Task prompt — The entries must be repeated verbatim, and their images left out.

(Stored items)
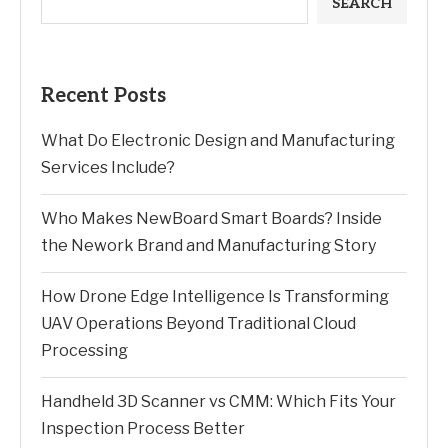
SEARCH
Recent Posts
What Do Electronic Design and Manufacturing
Services Include?
Who Makes NewBoard Smart Boards? Inside
the Nework Brand and Manufacturing Story
How Drone Edge Intelligence Is Transforming
UAV Operations Beyond Traditional Cloud
Processing
Handheld 3D Scanner vs CMM: Which Fits Your
Inspection Process Better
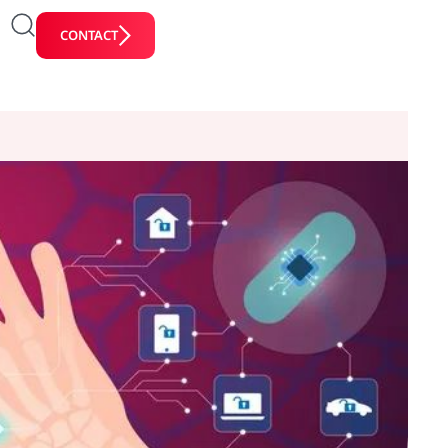
CONTACT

Answer area —
SEARCH
Recent Posts
What Do Electronic Design and Manufacturing
Services Include?
Who Makes NewBoard Smart Boards? Inside
the Nework Brand and Manufacturing Story
How Drone Edge Intelligence Is Transforming
UAV Operations Beyond Traditional Cloud
Processing
Handheld 3D Scanner vs CMM: Which Fits Your
Inspection Process Better
CONTACT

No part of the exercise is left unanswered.